### EXERCISE TEXT

════════

Virgin Australia Holdings Ltd (ASX: VAH) continues to teeter with the airline threatening to call in voluntary administrators. Shares in Virgin went into a trading halt yesterday as the company continued to consider issues arising from the coronavirus crisis. These included ongoing discussions regarding financial assistance and restructuring alternatives.
Voluntary administration threat
According to the Australian Financial Review (AFR), Virgin has threatened to enter voluntary administration if the government fails to throw it a lifeline. But the Morrison government has so far taken a hard line with the airline, with the AFR reporting a senior minister saying no company could expect a blank cheque from taxpayers.
Late last month, Virgin called for a $1.4 billion bailout from the Federal Government, however competitor Qantas Airways Limited (ASX: QAN) was not in favour. Qantas questioned why 'badly managed' companies should receive a bailout. Of course, if Virgin were to collapse, Qantas would be left with an effective monopoly over Australian air travel.
Reluctance to provide direct support
The Federal Government is no doubt keen to ensure competition remains in the airline sector post the coronavirus crisis, but has thus far been reluctant to extend a lifeline to Virgin. While the government has extended a $715 million airline rescue package to the industry as a whole, it has stopped short of providing direct support to Virgin, which is majority foreign-owned.
Treasurer Josh Frydenberg has said the airlines should talk to shareholders rather than the government about their capital needs. "Virgin and Qantas are both publicly listed companies, both with substantial shareholders," he told the AFR, "in both cases, they continue to talk to their key shareholders about the road ahead."
According to the AFR, Virgin has told government representatives it has just one month's grace from its shareholders and lenders to obtain support for its survival. Major shareholders, which include Singapore Airlines, Etihad Airways, and Richard Branson's Virgin Group, are dealing with their own virus-related issues.

════════

### DATASET RECORDS
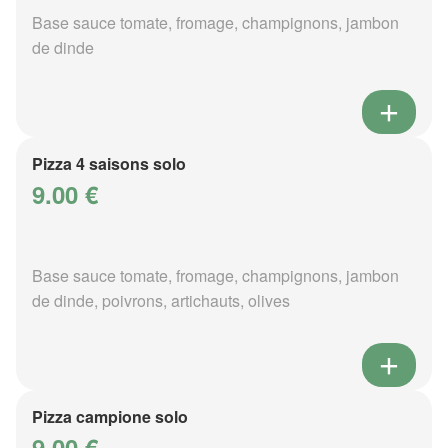
Base sauce tomate, fromage, champignons, jambon
de dinde
Pizza 4 saisons solo
9.00 €
Base sauce tomate, fromage, champignons, jambon
de dinde, poivrons, artichauts, olives
Pizza campione solo
9.00 €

════════

### DIRECTIONS
Rewrite the Virgin Australia text from the words "Virgin Australia Holdings" through the words "and restructuring alternatives.", swapping "trading halt" for "trading suspension".

### RESULT OF THE TASK
Virgin Australia Holdings Ltd (ASX: VAH) continues to teeter with the airline threatening to call in voluntary administrators. Shares in Virgin went into a trading suspension yesterday as the company continued to consider issues arising from the coronavirus crisis. These included ongoing discussions regarding financial assistance and restructuring alternatives.